The consistent view is that the world will be different when this is over. There is recognition of the need to consider how attitudes and behaviours are being reset – and what’s required to ensure that the organisation and the products and services it provides remain relevant as we emerge from this and head into the next cycle.

Over the last 18 months, we have heard more about the importance of “purpose over profit”. In February, Goldman Sachs announced that it will only underwrite initial public offerings in the US and Europe of private companies that have at least one diverse board member, for example.


We will see more organisations leveraging their positions to influence change, accelerating the shift from shareholder primacy to stakeholder primacy. The emphasis going forward will be on sustainability more so than before.

More than anything, this crisis is about people. The importance of social and human capital has risen to the top of the agenda as most organisations (yes, there have been exceptions) do the right thing and look after those who have served them well.

In economic downturns, women typically bear the brunt and we are already seeing the coronavirus have an adverse impact on women in retail and hospitality. In the here and now, women as primary care-givers are under immense pressure.

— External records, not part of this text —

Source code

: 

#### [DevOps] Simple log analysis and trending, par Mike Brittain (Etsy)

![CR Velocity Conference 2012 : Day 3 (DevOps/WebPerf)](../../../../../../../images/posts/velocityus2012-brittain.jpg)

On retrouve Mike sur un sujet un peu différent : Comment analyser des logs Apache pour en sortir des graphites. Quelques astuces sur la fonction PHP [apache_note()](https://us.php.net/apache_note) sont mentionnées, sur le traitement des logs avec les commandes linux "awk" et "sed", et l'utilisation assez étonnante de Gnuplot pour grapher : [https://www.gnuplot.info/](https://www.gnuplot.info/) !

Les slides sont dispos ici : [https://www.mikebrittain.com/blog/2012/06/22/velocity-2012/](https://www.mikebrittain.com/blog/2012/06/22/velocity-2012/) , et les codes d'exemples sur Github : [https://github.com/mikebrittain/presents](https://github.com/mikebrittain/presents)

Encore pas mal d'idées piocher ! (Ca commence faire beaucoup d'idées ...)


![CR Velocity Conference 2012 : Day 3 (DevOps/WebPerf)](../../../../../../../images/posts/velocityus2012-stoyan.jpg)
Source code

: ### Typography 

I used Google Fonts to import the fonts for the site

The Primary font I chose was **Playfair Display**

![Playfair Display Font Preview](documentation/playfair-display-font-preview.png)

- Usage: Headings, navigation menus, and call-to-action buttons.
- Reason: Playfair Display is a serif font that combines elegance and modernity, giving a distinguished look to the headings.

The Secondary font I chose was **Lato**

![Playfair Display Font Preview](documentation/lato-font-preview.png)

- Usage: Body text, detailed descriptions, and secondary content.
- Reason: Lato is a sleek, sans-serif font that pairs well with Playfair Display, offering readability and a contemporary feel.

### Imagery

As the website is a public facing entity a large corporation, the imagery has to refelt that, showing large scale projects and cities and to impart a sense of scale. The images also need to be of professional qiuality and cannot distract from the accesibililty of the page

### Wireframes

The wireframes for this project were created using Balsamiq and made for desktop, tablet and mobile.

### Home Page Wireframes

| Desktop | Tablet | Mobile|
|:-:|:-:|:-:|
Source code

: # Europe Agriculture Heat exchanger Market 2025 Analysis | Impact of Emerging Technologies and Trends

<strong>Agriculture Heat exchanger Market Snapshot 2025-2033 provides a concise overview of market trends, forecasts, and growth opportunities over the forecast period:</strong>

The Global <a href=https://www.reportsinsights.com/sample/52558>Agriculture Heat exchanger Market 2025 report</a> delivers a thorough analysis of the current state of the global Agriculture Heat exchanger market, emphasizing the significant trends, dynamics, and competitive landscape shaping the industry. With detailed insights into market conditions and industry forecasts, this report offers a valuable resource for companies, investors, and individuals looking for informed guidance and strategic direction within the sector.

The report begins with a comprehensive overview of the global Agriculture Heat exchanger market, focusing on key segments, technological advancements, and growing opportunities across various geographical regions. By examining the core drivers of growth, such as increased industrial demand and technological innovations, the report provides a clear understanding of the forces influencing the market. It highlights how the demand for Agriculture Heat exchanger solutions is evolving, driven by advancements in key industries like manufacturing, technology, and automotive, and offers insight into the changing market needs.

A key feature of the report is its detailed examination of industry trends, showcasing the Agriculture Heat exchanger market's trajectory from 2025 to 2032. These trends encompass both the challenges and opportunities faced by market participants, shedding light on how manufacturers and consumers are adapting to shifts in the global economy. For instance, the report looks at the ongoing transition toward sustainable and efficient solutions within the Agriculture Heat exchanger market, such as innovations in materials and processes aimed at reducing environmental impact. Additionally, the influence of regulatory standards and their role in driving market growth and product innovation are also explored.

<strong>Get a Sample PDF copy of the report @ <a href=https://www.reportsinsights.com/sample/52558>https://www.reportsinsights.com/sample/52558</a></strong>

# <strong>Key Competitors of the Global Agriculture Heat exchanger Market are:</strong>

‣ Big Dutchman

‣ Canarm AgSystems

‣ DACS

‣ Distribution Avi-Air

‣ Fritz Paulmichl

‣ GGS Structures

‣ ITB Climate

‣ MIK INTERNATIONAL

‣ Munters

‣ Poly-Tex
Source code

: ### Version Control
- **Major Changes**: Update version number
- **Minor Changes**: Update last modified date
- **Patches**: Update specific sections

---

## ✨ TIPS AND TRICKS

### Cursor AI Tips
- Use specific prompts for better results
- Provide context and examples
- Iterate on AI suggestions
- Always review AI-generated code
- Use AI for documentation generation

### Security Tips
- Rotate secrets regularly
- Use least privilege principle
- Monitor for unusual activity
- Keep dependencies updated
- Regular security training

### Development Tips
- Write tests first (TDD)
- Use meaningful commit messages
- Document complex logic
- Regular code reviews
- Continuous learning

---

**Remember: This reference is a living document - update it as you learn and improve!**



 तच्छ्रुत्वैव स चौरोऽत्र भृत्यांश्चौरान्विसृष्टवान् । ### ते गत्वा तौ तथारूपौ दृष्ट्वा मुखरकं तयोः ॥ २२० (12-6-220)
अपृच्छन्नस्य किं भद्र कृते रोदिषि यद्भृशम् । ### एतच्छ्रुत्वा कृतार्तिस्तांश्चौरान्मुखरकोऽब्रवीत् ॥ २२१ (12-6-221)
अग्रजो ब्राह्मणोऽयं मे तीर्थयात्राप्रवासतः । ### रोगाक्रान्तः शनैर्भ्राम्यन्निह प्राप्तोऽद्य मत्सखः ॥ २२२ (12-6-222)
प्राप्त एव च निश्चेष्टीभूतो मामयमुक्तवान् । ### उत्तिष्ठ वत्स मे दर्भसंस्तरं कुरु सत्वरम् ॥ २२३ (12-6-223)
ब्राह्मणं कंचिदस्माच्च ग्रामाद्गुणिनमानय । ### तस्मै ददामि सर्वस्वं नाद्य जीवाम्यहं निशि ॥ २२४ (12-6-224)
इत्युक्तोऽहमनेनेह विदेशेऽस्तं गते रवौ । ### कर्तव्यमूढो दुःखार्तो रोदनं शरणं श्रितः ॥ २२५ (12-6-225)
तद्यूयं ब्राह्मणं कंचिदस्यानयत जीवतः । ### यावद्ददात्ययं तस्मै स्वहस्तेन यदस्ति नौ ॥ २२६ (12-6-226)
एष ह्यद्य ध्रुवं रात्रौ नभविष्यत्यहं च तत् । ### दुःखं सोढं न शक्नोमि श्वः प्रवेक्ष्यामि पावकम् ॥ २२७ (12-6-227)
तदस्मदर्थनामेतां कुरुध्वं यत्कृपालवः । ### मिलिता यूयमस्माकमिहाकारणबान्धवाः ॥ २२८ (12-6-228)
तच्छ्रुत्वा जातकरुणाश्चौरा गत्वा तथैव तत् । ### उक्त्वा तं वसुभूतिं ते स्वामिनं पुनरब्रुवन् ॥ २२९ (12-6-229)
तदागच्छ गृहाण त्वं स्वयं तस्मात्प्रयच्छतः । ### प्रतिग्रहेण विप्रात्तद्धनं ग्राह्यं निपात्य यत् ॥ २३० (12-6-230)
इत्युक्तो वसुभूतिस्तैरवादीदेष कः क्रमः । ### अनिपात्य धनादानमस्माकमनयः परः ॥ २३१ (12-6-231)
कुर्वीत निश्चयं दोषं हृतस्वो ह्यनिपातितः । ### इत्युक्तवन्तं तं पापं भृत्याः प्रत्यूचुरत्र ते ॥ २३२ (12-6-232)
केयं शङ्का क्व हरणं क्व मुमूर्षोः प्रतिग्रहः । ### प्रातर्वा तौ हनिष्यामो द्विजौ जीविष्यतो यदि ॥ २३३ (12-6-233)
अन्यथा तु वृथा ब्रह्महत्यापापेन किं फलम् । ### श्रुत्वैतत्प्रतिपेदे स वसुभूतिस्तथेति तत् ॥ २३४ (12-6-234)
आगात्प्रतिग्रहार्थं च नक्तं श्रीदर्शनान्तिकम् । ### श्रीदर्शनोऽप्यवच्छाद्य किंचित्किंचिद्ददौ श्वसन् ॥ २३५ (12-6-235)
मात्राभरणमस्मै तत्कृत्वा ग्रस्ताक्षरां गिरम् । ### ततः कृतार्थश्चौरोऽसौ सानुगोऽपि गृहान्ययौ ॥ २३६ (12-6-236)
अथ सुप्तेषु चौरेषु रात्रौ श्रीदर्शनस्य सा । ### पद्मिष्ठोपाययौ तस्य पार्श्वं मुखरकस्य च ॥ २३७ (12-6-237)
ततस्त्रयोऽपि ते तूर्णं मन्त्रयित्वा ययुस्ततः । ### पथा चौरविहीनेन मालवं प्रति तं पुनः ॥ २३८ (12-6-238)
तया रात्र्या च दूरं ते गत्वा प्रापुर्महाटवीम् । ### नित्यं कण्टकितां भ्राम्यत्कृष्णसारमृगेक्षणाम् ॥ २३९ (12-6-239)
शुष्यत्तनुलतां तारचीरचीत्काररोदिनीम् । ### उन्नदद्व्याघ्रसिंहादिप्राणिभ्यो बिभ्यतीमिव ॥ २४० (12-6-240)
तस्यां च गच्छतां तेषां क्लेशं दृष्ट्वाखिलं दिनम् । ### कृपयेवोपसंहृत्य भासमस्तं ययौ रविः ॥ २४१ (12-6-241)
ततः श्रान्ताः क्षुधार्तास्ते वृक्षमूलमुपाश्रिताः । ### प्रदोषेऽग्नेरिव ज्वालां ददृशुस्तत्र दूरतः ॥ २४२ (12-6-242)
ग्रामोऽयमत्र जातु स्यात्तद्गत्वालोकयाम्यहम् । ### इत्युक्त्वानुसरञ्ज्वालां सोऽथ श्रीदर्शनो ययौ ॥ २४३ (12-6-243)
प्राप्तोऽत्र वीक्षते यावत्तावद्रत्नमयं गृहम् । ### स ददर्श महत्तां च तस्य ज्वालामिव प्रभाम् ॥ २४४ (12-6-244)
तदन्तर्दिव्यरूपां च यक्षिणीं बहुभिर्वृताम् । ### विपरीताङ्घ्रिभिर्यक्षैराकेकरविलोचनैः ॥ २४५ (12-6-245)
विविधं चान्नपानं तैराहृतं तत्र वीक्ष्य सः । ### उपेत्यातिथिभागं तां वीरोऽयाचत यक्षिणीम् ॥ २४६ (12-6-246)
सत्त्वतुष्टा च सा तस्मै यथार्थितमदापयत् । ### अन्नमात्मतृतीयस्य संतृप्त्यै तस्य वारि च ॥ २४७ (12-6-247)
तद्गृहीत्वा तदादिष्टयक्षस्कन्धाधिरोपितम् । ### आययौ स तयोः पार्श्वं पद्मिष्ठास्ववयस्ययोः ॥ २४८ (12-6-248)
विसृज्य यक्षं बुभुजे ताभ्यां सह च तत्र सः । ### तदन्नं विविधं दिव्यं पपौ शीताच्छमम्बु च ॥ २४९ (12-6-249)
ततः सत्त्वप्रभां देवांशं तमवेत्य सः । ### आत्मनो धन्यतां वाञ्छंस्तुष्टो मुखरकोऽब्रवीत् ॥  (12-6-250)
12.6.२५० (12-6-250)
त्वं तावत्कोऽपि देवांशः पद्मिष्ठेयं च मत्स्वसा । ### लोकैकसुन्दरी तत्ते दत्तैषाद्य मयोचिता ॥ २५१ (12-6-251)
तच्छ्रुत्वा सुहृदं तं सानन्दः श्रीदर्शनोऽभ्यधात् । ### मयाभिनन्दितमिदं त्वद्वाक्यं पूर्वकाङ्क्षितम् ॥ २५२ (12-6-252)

But in the long term, this crisis may act as a leveller. From top to bottom, women and men in organisations are perhaps for the first time working together in the same way under similar constraints.

We may see more organisations recognising that current hierarchies are no longer required and we see a shift to flatter, more efficient structures.These factors combined may help to address inequality and close the gender pay gap in less time than we had predicted.

The coming weeks present leadership teams with an opportunity to take a step back and think about what the future holds. What will change and how should we respond? Will the products and services that we are selling now be in demand a year from now?

Will new competitors emerge to meet the rapidly changing needs and attitudes of customers and other key stakeholders? And is our culture and purpose fit for the next evolution of our global economy and society?

Those who do are more likely to come out the other side in a better position to succeed in the new world.